Hussein, in a post-election news conference in Amman on Tuesday, said he was enormously “pleased and proud” of the election results.

He said they reflected “a growing sense of responsibility which satisfies me no end and fills me with pride.”

The monarch said the peace process, which had “started with the last parliament, will continue hopefully with this parliament.”

“I hope all will cooperate to achieve the best results,” he said. “My commitment is for peace.”


A spokesman for the Islamic fundamentalist party in Jordan, meanwhile, vowed its continued rejection of “the Zionist conquest.”

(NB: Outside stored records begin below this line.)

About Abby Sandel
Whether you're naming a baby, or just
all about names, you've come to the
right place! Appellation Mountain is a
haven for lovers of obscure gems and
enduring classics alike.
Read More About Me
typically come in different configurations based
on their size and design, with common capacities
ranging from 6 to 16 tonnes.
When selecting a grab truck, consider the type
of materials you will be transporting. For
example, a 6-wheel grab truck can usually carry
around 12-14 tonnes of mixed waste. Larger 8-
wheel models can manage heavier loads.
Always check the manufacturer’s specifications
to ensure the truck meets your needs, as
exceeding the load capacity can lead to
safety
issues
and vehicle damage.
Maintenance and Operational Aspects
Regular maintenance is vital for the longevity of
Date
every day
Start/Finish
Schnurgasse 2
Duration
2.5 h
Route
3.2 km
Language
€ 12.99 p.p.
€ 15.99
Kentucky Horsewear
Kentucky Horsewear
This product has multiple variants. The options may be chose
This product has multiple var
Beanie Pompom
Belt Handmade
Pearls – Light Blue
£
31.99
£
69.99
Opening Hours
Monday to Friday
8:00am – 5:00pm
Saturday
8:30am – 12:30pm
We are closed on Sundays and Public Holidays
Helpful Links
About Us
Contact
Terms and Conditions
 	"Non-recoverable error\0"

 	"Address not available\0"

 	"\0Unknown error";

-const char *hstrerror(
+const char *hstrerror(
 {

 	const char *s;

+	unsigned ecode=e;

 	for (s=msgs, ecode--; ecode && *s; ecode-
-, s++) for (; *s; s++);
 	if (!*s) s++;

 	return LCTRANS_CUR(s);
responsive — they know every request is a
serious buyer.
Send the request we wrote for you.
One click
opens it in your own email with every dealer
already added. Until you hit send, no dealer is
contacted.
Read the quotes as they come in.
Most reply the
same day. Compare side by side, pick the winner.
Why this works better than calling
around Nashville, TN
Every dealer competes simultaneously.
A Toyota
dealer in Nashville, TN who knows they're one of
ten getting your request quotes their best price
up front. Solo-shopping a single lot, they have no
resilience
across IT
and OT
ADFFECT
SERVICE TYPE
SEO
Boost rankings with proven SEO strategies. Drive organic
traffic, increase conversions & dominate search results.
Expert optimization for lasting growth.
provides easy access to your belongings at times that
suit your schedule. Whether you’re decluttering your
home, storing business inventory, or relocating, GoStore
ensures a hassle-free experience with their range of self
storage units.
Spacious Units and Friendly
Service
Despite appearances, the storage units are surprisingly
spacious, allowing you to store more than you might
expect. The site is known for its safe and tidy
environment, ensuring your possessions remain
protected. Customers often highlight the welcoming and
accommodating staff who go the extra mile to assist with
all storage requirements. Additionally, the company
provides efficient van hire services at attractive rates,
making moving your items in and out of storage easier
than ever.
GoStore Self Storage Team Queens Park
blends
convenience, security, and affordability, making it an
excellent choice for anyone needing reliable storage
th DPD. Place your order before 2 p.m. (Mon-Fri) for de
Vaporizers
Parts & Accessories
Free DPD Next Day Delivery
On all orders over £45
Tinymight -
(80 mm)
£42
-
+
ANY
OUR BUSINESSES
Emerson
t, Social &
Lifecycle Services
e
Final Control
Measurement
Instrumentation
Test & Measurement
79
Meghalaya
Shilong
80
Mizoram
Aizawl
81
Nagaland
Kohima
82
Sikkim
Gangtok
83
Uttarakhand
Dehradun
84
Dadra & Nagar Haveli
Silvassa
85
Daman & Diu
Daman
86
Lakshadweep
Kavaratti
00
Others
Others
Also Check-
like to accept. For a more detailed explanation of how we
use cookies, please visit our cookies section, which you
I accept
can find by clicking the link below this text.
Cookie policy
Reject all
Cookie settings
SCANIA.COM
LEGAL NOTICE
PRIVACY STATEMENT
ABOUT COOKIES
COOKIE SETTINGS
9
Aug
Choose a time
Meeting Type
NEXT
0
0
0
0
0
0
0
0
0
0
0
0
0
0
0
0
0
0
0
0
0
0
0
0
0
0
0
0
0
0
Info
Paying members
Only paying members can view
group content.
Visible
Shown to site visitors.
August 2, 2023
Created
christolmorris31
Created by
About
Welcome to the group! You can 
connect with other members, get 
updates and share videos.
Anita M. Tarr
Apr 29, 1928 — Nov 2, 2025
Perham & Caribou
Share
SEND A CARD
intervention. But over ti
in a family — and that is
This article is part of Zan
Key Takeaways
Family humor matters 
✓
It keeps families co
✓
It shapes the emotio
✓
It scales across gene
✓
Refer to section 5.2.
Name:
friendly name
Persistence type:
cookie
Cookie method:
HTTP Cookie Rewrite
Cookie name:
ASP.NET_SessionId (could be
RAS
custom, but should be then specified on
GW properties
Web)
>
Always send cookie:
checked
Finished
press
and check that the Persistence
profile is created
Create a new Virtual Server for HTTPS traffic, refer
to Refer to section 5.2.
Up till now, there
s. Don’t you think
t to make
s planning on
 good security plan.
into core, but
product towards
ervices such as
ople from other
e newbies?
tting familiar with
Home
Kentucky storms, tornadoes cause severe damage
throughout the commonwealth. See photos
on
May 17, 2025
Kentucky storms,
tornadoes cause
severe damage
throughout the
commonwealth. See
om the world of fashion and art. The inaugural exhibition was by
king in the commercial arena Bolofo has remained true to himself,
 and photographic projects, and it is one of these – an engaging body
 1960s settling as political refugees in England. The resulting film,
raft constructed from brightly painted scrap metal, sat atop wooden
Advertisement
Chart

Israel Radio said Tuesday that there had been meetings between Israeli and Jordanian officials subsequent to the Hussein-Peres session last week and that they had achieved an “agreement in principle” to hold a summit.

In Brussels, where he was making his first official visit to European Community headquarters, Palestine Liberation Organization Chairman Yasser Arafat said he expected Israel and Jordan to sign a treaty of friendship within a few days.

Peres, briefing the visiting King Juan Carlos of Spain on the unfolding peace process, described the election results in Jordan as “encouraging.”

Juan Carlos was on a three-day visit to Israel, the first ever by a ruling European monarch, to sign joint Israeli-Spanish economic agreements and ease the strains that have marred relations between the two countries in the past.

Peres stressed the importance the Israeli government attaches to an agreement with Jordan.

He said an Israeli-Jordanian agreement, along with the self-rule accord Israel has signed with the PLO, would lay the foundations for vibrant economic cooperation in the region.

Peres has been calling for the establishment of a Jordanian-Palestinian confederation, arguing that a long-term understanding between the two parties is the key to stability in the region.

Israel and Jordan signed an agenda for establishing the framework for a future treaty in Washington on Sept. 14, the day after Israel and the PLO signed their historic accord.

Israeli officials said at the time that the agenda signed with Jordan was a more substantive document, not just a procedural outline, because it contained all the elements of a peace treaty.

Many Israeli observers have feared, however, that Hussein would not be prepared to advance to a peace treaty with Israel as long as no substantial progress was made on the Israeli-Syrian track, which has been stalled for months.

But last week’s lengthy session with Peres is believed to have allayed at least some of his doubts about signing an agreement with Israel.